Dr. Borchers is the head of the proteomics core at the University of North Carolina in Chapel Hill and holds the position of Assistant Professor at the University. His main interests lie in methodologies for quantification of proteins and use of photochemical reactions to aid in protein identification.
Mass spectrometry has been well-recognized for its ability to provide accurate mass measurements of biomolecules which allows the rapid and sensitive study of proteins from a given genome in a large-scale manner at a single experiment (proteomics). The current proteomics approaches are very powerful in identifying proteins, however, they lack the ability of absolute protein quantification, comprehensive identification as well as in identification and quantification of protein modifications (like phosphorylation) in a large-scale manner. All these features are important for a more complete characterization of the protein differences in sick versus healthy cells which provides a more complete knowledge about the disease involving proteins and protein pathways. One of our research goals is to develop and apply novel proteomics methods based on the combination of protein chemistry and mass spectrometric approaches allowing protein characterization and its modification, comprehensively and quantitatively.

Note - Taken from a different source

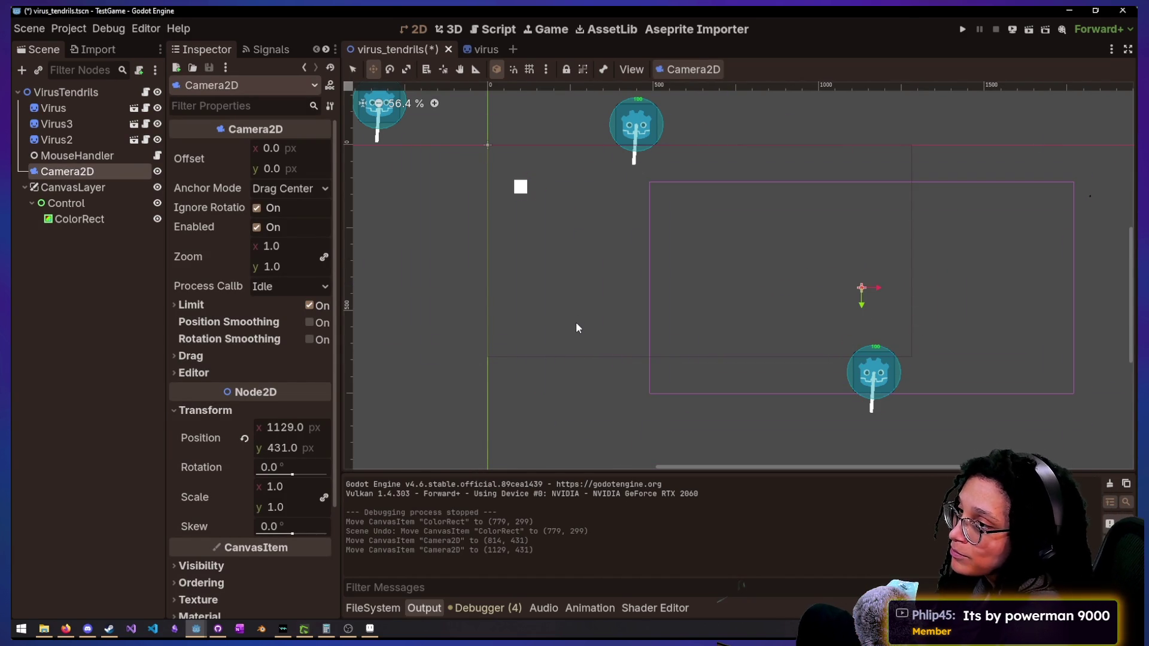
drag(575, 322, 575, 323)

Another main focus of our research is the combined approach of photochemical reactions at proteins and mass spectrometric methods. This concept is suitable for identification of target proteins and components of protein complexes, structural characterization of protein-lagan and protein-biomolecule interaction, and elucidation of dynamic processes in proteins. The photochemical reactions at proteins used for this purpose can be classified as photoaffinity labeling, photo-crosslinking, or time-resolved photochemical reactions. The purpose of the research is to develop and apply this concept in order to provide information relevant to a number of health concerns and biochemical and pharmaceutical processes. For this research, our special interest is to identify the binding partners of the tumor suppressor protein p53 at different phosphorylation states of p53 and different cell states in a time-dependant manner to elucidate the involvement of p53 in the apoptosis and cell growth pathway.